Setback seen for E.U. plan on biotech crops
BRUSSELS — An effort by the European Union to give power over biotechnology crops back to local authorities has run into serious legal problems.
But it could end up strengthening the central regulator’s hand by allowing more genetically engineered products to be approved, despite public opposition.
One of the first things that the European Union commissioner for health and consumer affairs, John Dalli, did after taking office early this year was to approve the planting of a type of genetically modified potato in Europe. That was the first approval of its kind for a decade, and it angered many environmentalists.
Mr. Dalli then proposed a radical overhaul of the existing rules that would allow European Union member states to reject biotech foods, even after they win approval by the bloc. His goal was to make future approvals of biotech crops swifter and less acrimonious by effectively allowing countries to opt out.
But on Thursday, lawyers working on behalf of European Union governments in Brussels were expected to issue a legal opinion concluding that the plan would violate European law and global trade rules.
Frédéric Vincent, a spokesman for Mr. Dalli, said that the commission’s own lawyers had reached a different opinion, and that Mr. Dalli would continue to push his proposal.

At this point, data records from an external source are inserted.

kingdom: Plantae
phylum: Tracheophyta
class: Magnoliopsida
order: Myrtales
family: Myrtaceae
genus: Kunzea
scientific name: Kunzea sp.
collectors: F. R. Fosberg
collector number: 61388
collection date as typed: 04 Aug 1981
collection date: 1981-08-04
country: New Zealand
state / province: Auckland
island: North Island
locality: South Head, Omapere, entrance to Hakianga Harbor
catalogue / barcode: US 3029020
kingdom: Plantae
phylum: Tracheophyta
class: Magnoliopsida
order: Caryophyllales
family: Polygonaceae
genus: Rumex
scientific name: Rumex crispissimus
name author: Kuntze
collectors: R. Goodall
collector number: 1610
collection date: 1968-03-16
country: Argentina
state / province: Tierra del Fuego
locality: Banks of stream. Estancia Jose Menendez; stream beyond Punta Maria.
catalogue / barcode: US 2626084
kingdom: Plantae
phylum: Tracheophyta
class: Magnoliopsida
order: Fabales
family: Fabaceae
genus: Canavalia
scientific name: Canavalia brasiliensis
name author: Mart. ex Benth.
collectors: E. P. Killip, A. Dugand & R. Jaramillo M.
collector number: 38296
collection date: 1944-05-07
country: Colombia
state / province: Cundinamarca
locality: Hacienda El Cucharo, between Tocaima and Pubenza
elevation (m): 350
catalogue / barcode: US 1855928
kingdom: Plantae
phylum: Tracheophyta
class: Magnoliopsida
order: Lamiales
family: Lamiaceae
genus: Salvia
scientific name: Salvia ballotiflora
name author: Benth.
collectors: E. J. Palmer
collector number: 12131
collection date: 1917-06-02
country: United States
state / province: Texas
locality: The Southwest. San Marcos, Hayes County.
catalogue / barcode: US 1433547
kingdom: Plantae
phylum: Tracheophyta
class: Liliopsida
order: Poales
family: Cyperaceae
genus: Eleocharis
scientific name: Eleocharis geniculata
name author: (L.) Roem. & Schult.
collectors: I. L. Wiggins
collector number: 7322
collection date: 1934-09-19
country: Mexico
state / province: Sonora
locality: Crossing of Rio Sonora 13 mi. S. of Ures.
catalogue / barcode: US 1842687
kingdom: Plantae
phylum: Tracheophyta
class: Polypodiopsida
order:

But with France and Germany already signaling strong reservations, some experts said Mr. Dalli might have to withdraw the plan and stick with the current system.
That could turn out be the best outcome for biotech companies.
“Unlike his predecessors, Mr. Dalli showed with the potato that he had no qualms about approving new biotech crops for cultivation judged safe on the evidence,” said Thijs Etty of Vrije Universiteit Amsterdam, an expert in biotech regulation.
“With many crops ready, or nearly ready, for final approval, we could have what represents an unprecedented avalanche of new biotech varieties growing in Europe within the next couple of years,” said Mr. Etty, who also serves as an academic expert on a biotech panel at the European Economic and Social Committee, an European Union advisory body.
Among the crops that already have received safety approval from the authorities at the European Food Safety Authority are varieties of corn by Monsanto, Syngenta, Pioneer and Dow AgroSciences.
Companies have made more than a dozen other applications for biotech crops, including two more varieties of potato, a second engineered by BASF, and another by a Dutch company called Avebe, as well as a sugar beet, developed jointly by Monsanto and KWS, a Germany company.
The only other biotech crop grown in Europe besides the potato, which is used mainly to produce starch for the paper industry, is a type of corn produced by Monsanto, which was approved in 1998.
Austria, Greece and Italy have consistently blocked approvals of biotech crops by the European Union to avoid being required to allow them to be planted at home.
Mr. Dalli’s proposals were an effort to avoid this problem, by allowing countries to restrict or prohibit the cultivation of biotech crops on their territory on ethical grounds.
But according to the opinion to be issued Thursday, there are “strong doubts about the compatibility” of the proposal with European Union treaties concerning the single market, as well as global trade agreements.
The commission has been seeking for years to ease tensions with Argentina, Canada and the United States, where modified crops are grown.
Those countries won a lawsuit at the World Trade Organization in 2006 obliging Europe to ease remaining bans on the import and cultivation of genetically modified products. The United States still could impose punitive duties on the Europeans for continuing to block trade.